#### Text excerpt

Test package for align4d
Project description
User Instruction
Introduction
Align4d is a powerful Python package used for aligning text results from Speaker Diarization and Speech Recognition. This user manual provides a step-by-step guide on how to install, use and troubleshoot the package.
Installation
To install Align4d, you need to have Python version 3.10 or higher. Follow these steps:
- Open your terminal or command prompt.
- Type in the following command:
pip install align4d
- Wait for the package to download and install.
Usage
Importing Align4d
To use Align4d in your Python code, you need to import it. Here's how:
from align4d import align4d
Aligning Short Text Results
Align4d can align short text (less than 100 tokens) results from Speaker Diarization and Speech Recognition. Here's how to use it:
aligned_result = align4d.align_without_segment(hypothesis, reference, reference_speaker_label)
The align_without_segment()
function takes in three parameters:
-
hypothesis
: This is a list of strings containing tokenized text . Each string represents a word that is generated from the Speech Recognition model. It is suggested to remove all the punctuations, escape values, and any other characters that is not in the natural language.hypothesis = ["ok", "I", "am", "a", "fish", "Are", "you", "Hello", "there", "How", "are", "you", "ok"]
-
reference
: This is a list of strings containing tokenized text from the gold standard text. Each string represents a word. It is suggested to remove all the punctuations, escape values, and any other characters that is not in the natural language.reference = ["I", "am", "a", "fish", "ok", "Are", "you", "Hello", "there", "How", "are", "you"]
-
reference_speaker_label
: This is a list of strings containing the speaker label from the gold standard text. Each string represents a word. It is suggested to remove all the punctuations, escape values, and any other characters that is not in the natural language.reference_speaker_label = ["A", "A", "A", "A", "B", "C", "C", "D", "D", "E", "E", "E"]
The align_without_segment()

########
#### Raw data

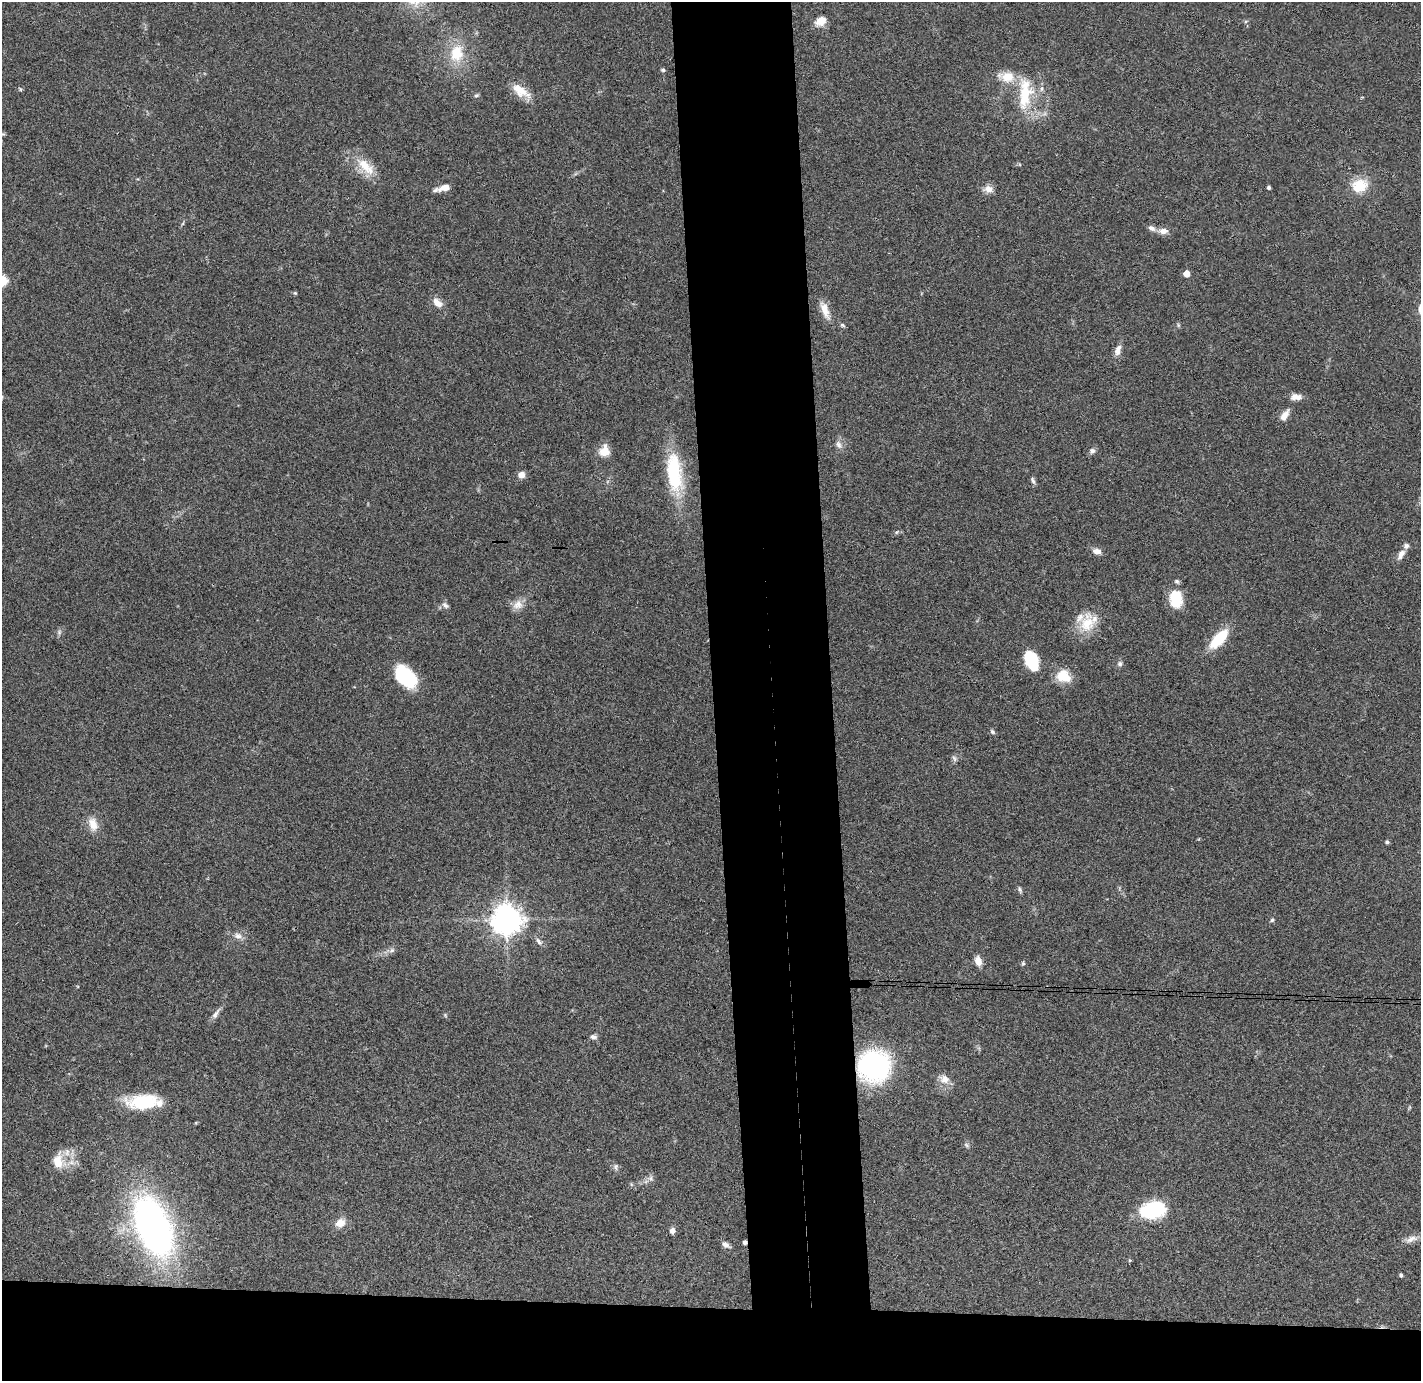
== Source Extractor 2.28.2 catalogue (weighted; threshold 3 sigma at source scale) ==
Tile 8 of 3 x 3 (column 2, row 3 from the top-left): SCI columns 1477-2895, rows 78-1456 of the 4370 x 4295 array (HDU 1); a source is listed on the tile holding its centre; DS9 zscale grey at full resolution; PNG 1423 x 1383 px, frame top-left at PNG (2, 2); no overlay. Shown black and unused: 13% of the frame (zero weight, under 3 of 4 exposures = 6% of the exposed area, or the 3 px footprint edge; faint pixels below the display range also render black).
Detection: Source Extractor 2.28.2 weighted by HDU 2 'WHT'; one run over the whole footprint, this tile lists its part. Background 0.0824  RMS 0.0056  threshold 0.0254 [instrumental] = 3 sigma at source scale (4.5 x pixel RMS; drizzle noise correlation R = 1.50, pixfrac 1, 0.05/0.05 arcsec/px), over >= 5 px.
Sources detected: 78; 4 inside a brighter listed object's ellipse — not listed separately; the other 74 listed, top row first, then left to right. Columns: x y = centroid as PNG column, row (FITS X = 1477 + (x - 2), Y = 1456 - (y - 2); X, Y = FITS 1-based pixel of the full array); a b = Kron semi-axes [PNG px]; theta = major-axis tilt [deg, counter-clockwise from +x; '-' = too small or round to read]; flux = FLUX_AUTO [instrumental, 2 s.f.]
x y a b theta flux
821 21 13 10 30 5.3
456 53 22 17 82 16
663 70 6 4 -2 0.93
1007 77 23 14 -9 11
20 89 6 3 -45 0.66
521 91 27 12 -34 9.5
1025 94 45 17 85 25
476 95 7 4 19 0.87
366 166 33 13 -45 12
1360 186 22 17 14 13
445 188 14 7 16 5.9
1269 188 3 3 - 1.2
989 189 11 9 -17 3.7
1152 228 11 7 -29 2.3
1163 231 12 7 1 3.9
1187 274 5 5 - 7.6
2 280 5 5 - 40
295 293 5 5 - 0.66
437 303 15 9 -43 4.5
825 310 25 9 -69 6.5
842 325 7 5 -27 0.94
1118 350 15 7 72 3.6
1296 397 13 7 -1 4.2
1284 415 13 7 58 4.8
839 445 11 7 -63 2.5
605 451 12 10 72 7.8
1092 451 7 7 - 1.6
674 472 46 16 -84 37
521 475 7 6 - 4.4
1033 481 10 5 -72 1.4
897 532 7 4 35 0.97
1097 551 11 7 -12 3.3
1401 554 14 7 59 3.7
1177 581 7 5 -36 1.1
1176 599 17 12 -85 17
445 605 10 6 -44 1.8
518 605 15 12 26 5
1087 624 27 18 77 14
59 632 6 6 - 1.3
1219 639 22 9 47 22
1031 660 20 12 -69 23
1120 664 7 7 - 1.4
1063 676 18 14 -26 11
406 677 26 15 -43 32
992 732 7 4 -62 0.99
954 758 9 5 -63 1.3
93 824 19 12 -73 6.9
1387 842 4 4 - 1.3
1020 890 8 5 -64 1.1
507 920 10 9 - 730
1272 920 5 5 - 0.9
238 936 11 8 -17 2.9
539 941 12 5 -50 2
392 950 7 6 - 1.5
978 961 11 7 -71 4.6
1023 963 6 5 - 0.82
215 1014 16 6 56 2.7
593 1037 9 6 -11 1.7
874 1066 23 21 -8 110
944 1079 14 11 -25 4.7
144 1102 36 16 2 27
966 1145 7 5 -59 1.1
58 1162 19 11 89 10
615 1167 9 6 -85 1.6
651 1178 7 6 - 1.6
1154 1210 19 11 12 52
340 1223 14 11 27 5.3
153 1227 39 21 -67 280
672 1231 6 5 - 2.9
1411 1239 17 7 28 3.8
745 1242 4 4 - 1.7
726 1245 11 6 -34 2.2
1130 1260 5 4 - 0.63
1401 1275 4 4 - 0.88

########

* **Task instructions**: According to the align4d package text, what Python version is needed to install Align4d?

* **Written reply**: Python version 3.10 or higher.